TEXTE FOURNI
2.2. Aménager les 50 mètres de trottoir manquant jusqu’au Pont de Fragnée. Si le budget ne permet pas, dans la phase d’aménagement actuel, de réaliser le réaménagement global du pied du Pont de Fragnée, il est alors indispensable d’au minimum élargir et remettre en état les 50 mètres de trottoir côté Meuse entre le pont et la future promenade, pour permettre l’accès des piétons et des cyclistes au pont. Il est notamment indispensable de permettre aux cyclistes arrivant du quai de Rome de pouvoir franchir la Meuse en empruntant le Pont de Fragnée, ce qui est strictement impossible dans la configuration actuelle (un cycliste arrivant de la piste cyclable prévue sur le Quai doit mettre pied à terre, franchir deux passages pour piétons et se réinsérer dans le trafic au bout de l’avenue Digneffe, ce qui représente une perte de temps de plusieurs minutes, laquelle obère fortement l’intérêt de l’aménagement cycliste du Quai pour la mobilité quotidienne). Nous vous demandons donc, Monsieur le Bourgmestre, Mesdames et Messieurs les échevins, d’appuyer avec insistance cette requête auprès du SPW. Par la même occasion, il serait indispensable d’harmoniser les luminaires existants du pied du Pont de Fragnée avec ceux nouvellement créés dans le périmètre d’intervention. Sans quoi la cohérence du plan lumière à cet endroit en sera fortement précarisée.

2.3. Prévoir la poursuite du cheminement cycliste au-delà de l’évêché. Sur le même principe que pour le Pont de Fragnée, l’aménagement cyclable en bord de Meuse ne trouvera toute son utilité que s’il permet d’accéder au centre-ville. Pour ce faire, nous proposons l’aménagement d’une piste cyclable empruntant la trémie située au pied du Pont Kennedy et reliant l’extrémité de l’aménagement ici prévu avec la place du XX Août.

2.4. Opter pour le passage du tram par la rue des Guillemins, car cette solution optimise la connexion entre le tram et la gare (proximité entre l’arrêt de tram et l’entrée de la gare), raccourcit le trajet entre celle-ci et le centre-ville (et donc fera gagner du temps à des dizaines de milliers d’usagers quotidiens), permet de développer un espace piétonnier de qualité sur l’esplanade (là où les tracés actuellement envisagés pour le tram passage du tram à travers celle-ci la rendront impropre à en faire, notamment, un espace de jeu pour les enfants ou à accueillir des manifestations publiques) et permet de réaliser complètement l’aménagement paysager envisagé Avenue Blonden et donc de créer une liaison verte entre le parc d’Avroy et celui de Boverie, via la future passerelle. Dans tous les cas, l’incertitude actuelle sur le tracé doit être rapidement levée.

OBJECTIF DE L'EXERCICE
Comment traduire en anglais cette phrase du texte fourni sur les aménagements en bord de Meuse : « Nous vous demandons donc, Monsieur le Bourgmestre, Mesdames et Messieurs les échevins, d'appuyer avec insistance cette requête auprès du SPW. » ?

DONNÉES D'ENTRÉE
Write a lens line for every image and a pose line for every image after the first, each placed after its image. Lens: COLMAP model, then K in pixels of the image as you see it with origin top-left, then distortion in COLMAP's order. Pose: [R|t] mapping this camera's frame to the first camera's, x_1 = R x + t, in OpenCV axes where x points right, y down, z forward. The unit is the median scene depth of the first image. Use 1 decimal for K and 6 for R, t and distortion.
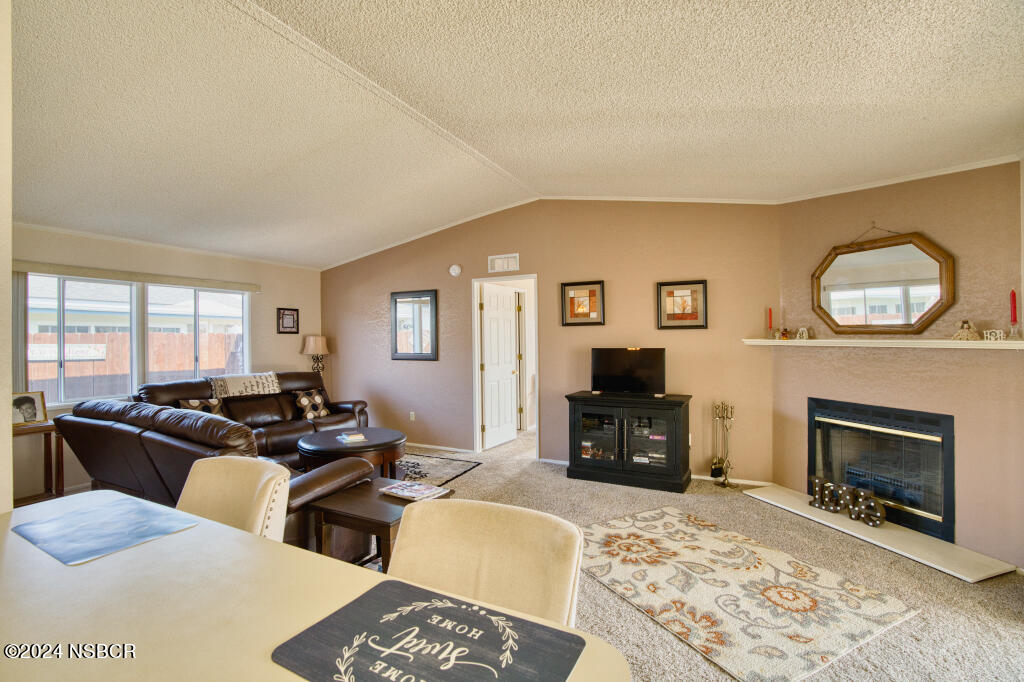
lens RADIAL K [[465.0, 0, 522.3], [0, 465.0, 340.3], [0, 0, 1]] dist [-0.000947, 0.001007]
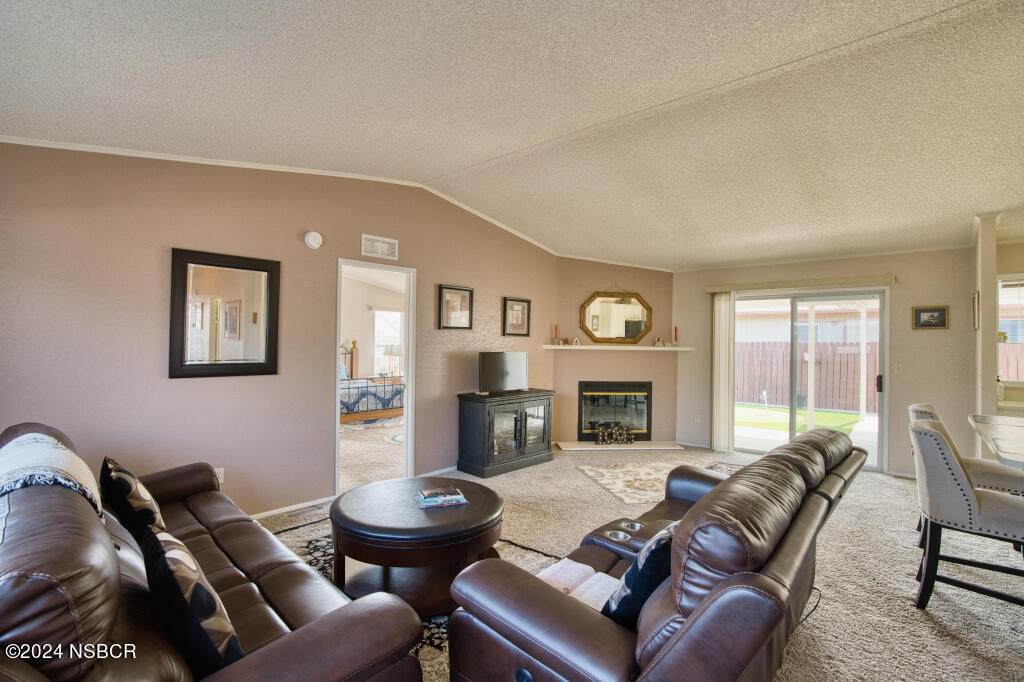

CORRIGÉ DE L'EXERCICE
We therefore ask you, Mr. Mayor, Ladies and Gentlemen of the Board of Aldermen, to press this request firmly with the SPW.